Given text -
===============
This kind of challenge is to be expected for Uber, hardly a nightmare.

Convincing passengers to switch is going to be the challenge, I really expect Didi to cut rates to convince customers to choose them.


----------



## Attockpak1 (Mar 21, 2017)

Let's be honest at the end of the day the driver will be the one suffering when these 2 companies start competing... uber can only subsidize a driver for so long especially with going public in 2 or so years... didi on the other hand did wipe the floor with fuber so we shall see...

Anyway any type of real competition will mean rate cuts...


----------



## Elmo Burrito (Feb 3, 2017)

Oh yeah? It can get worse.


----------



## Andre06 (Oct 7, 2016)

They can`t lower the rates anymore but they can lower the commission. More rideshare companies are better for drivers.


----------



## GasHealthTimeCosts (Jul 24, 2017)

Lyft can easily take over but they don’t take the stand cause it’s risky for them when they can just piggy back off Uber and grow billions.


----------



## UpoorPeople (Apr 13, 2017)

Also check out:
Anyone else feel like this could all fall apart soon?


----------



## GasHealthTimeCosts (Jul 24, 2017)

LuisEnrikee said:


> It cannot get any worst . Most of us really only want to see Uber realize the truth . Drivers make the app.


Too bad drivers cant take even one day off to flew our power.

Drivers are only as good as any organization and stand taken.


----------



## ntcindetroit (Mar 23, 2017)

Apparently, Uber does not have the technology that Chinese can not live without, or they would not give up so easily the China market or concedes the defeat as a true American high tech company. It's our understanding that Chinese market or government are hungry for any technology, be it originated from America or not.
===============
Instructions for the task -
Retype the rideshare forum thread word for word, starting with "Lyft can easily" and going on through "(Apr 13, 2017)".

Record set -
===============
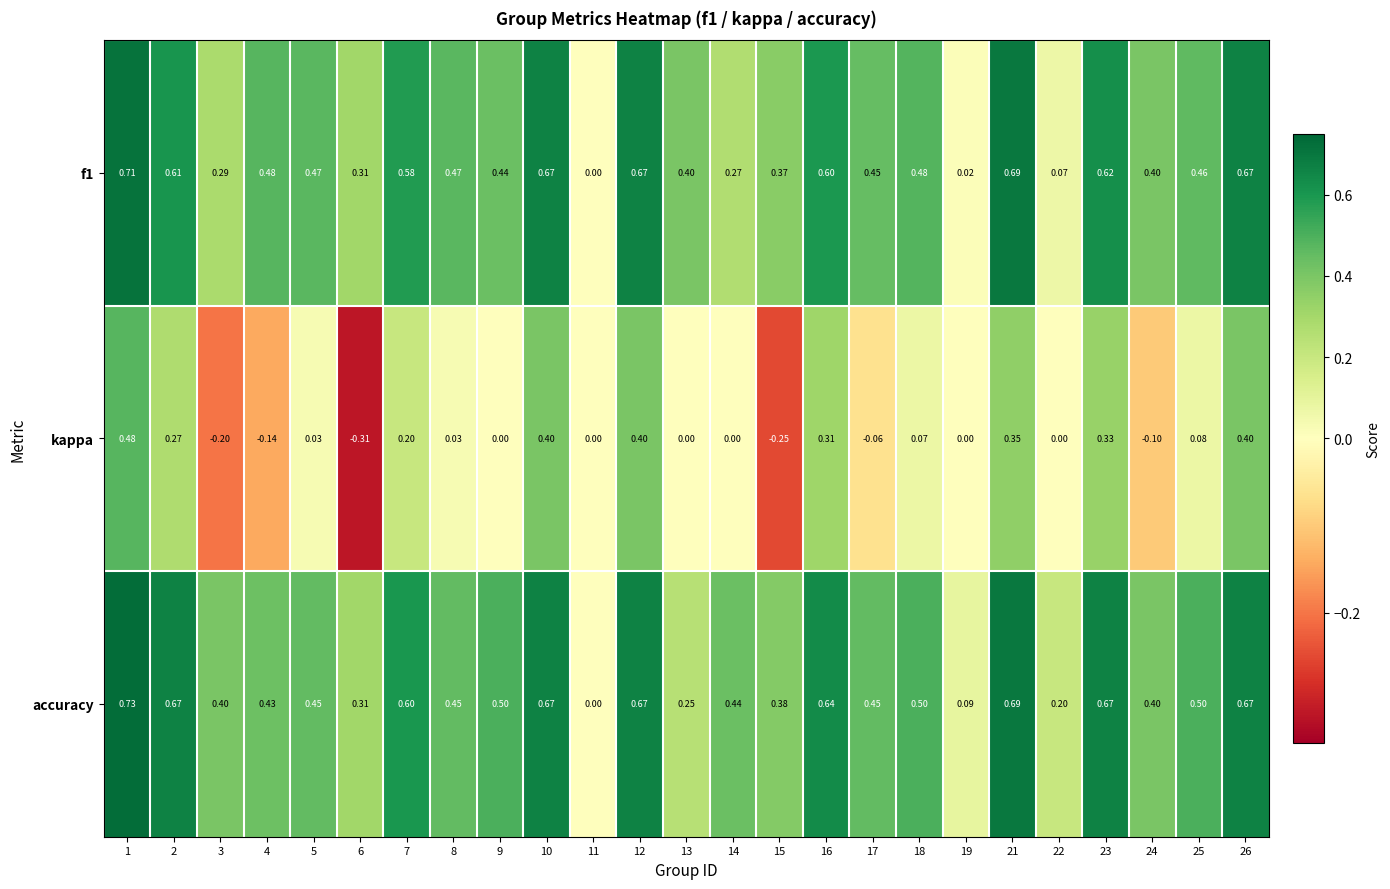

Which series changed the most between 8 and 12?

kappa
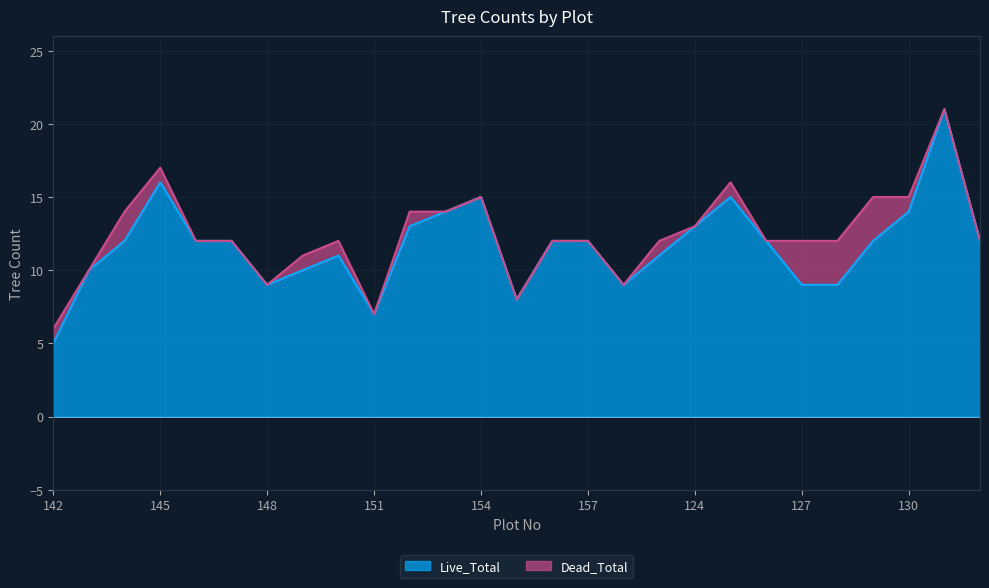

What is the ratio of the value at 124 to the value at 132?

1.1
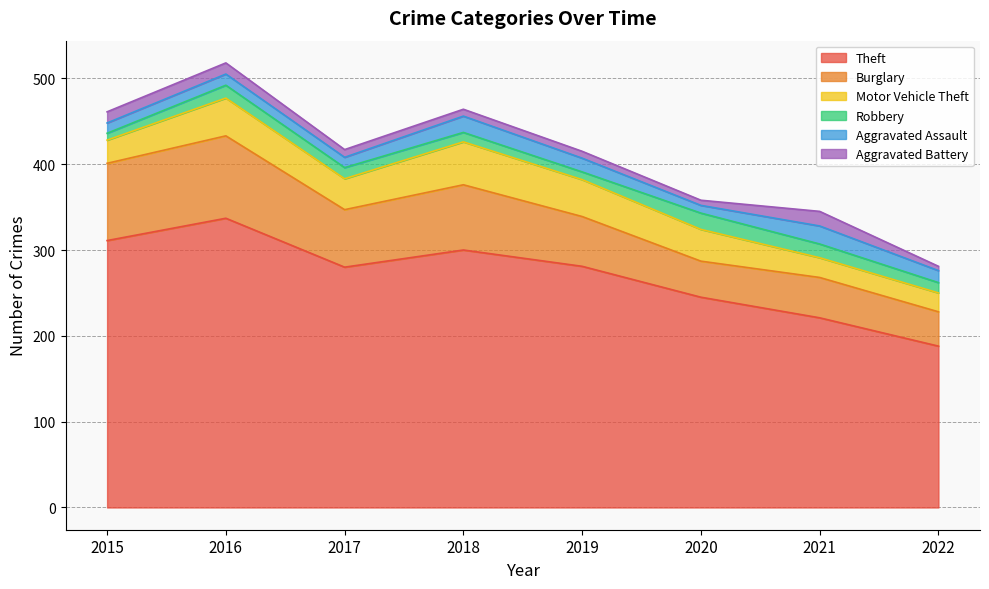

Does the chart display data point markers on the line(s)?

No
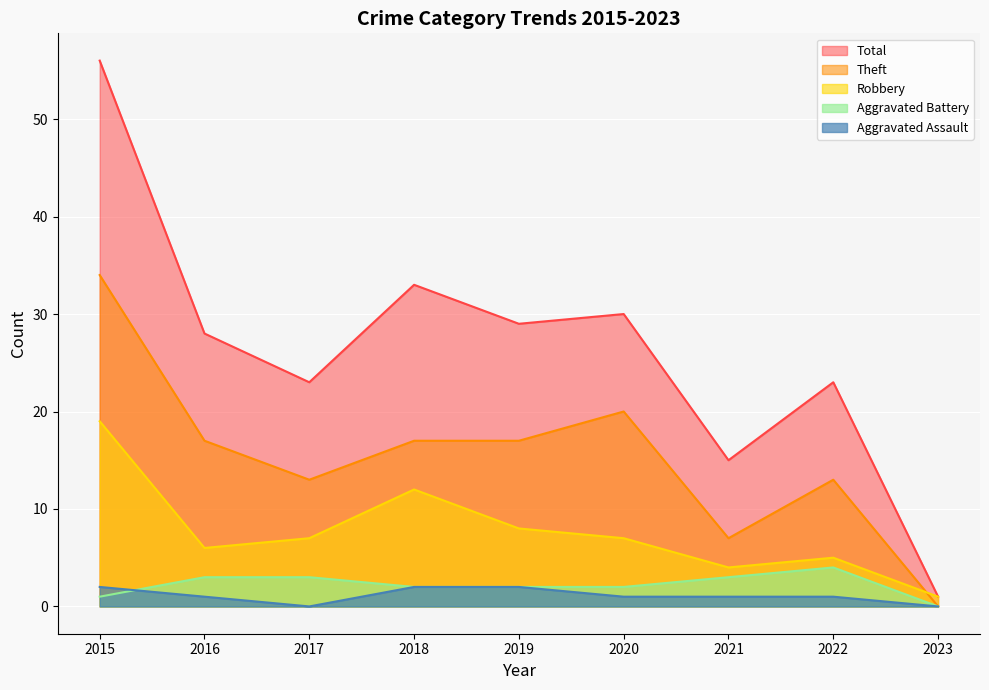

Count the Aggravated Battery values in the range 2 to 3.

6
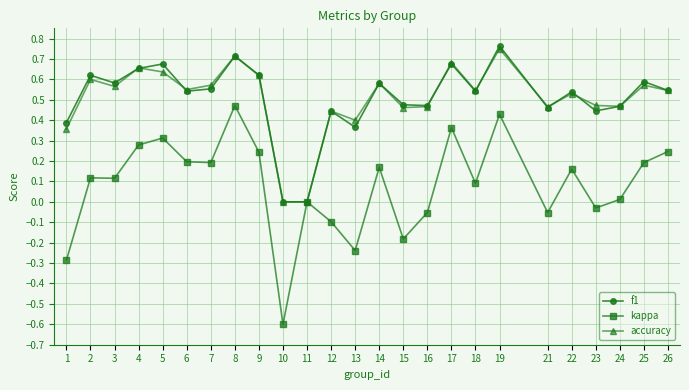

Which series changed the most between 4 and 21?

kappa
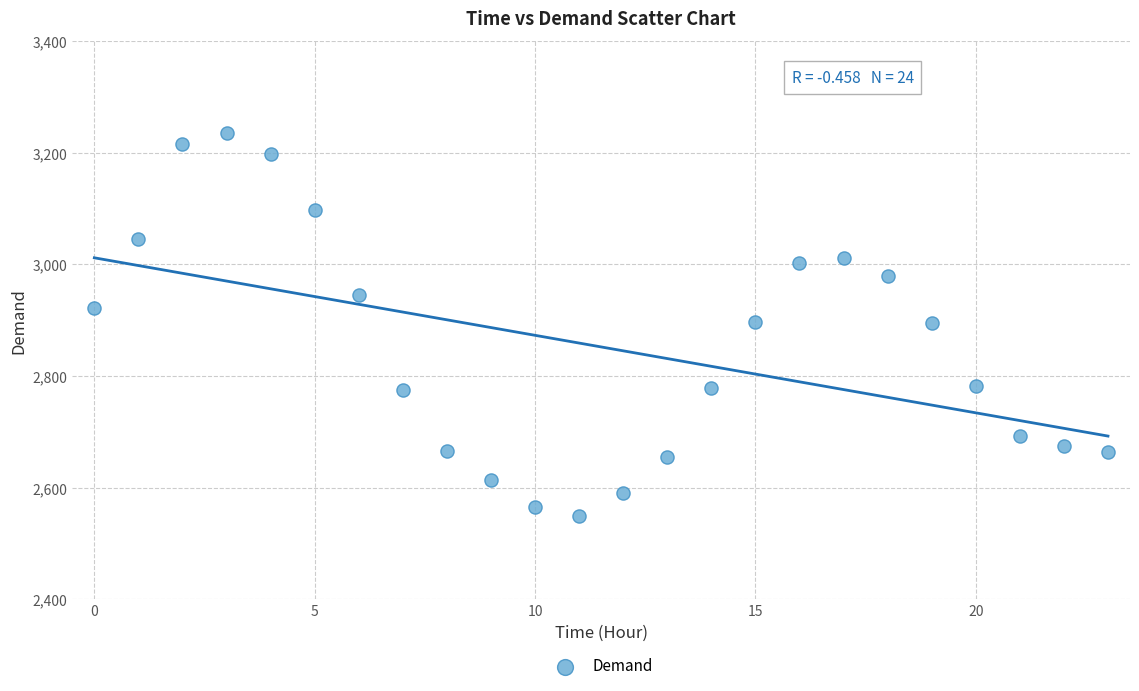

What is the range of Y values (max minus min)?

686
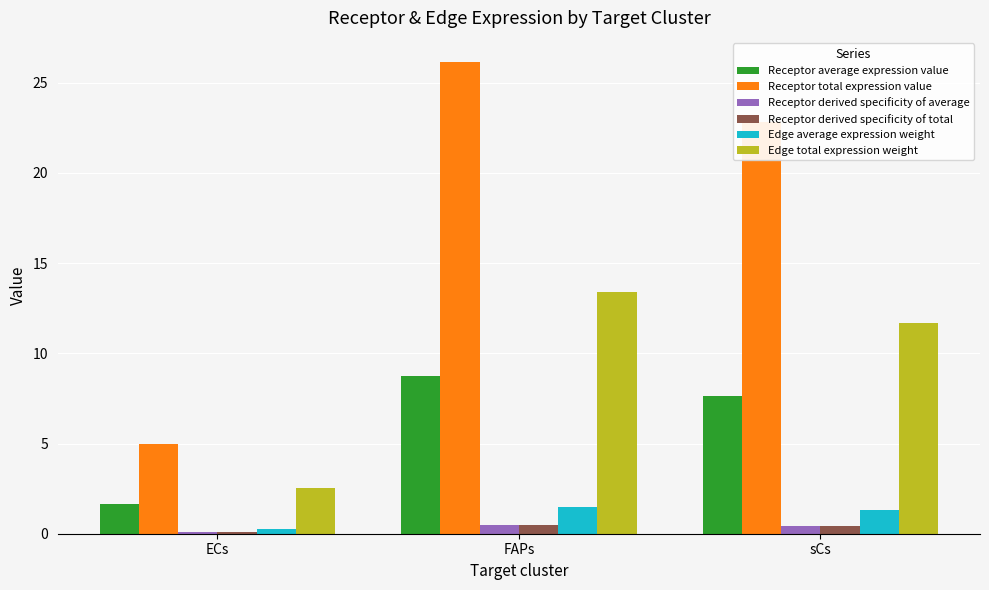

What is the label of the 3rd bar from the right?

ECs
===============
Reply -
Lyft can easily take over but they don’t take the stand cause it’s risky for them when they can just piggy back off Uber and grow billions.


----------



## UpoorPeople (Apr 13, 2017)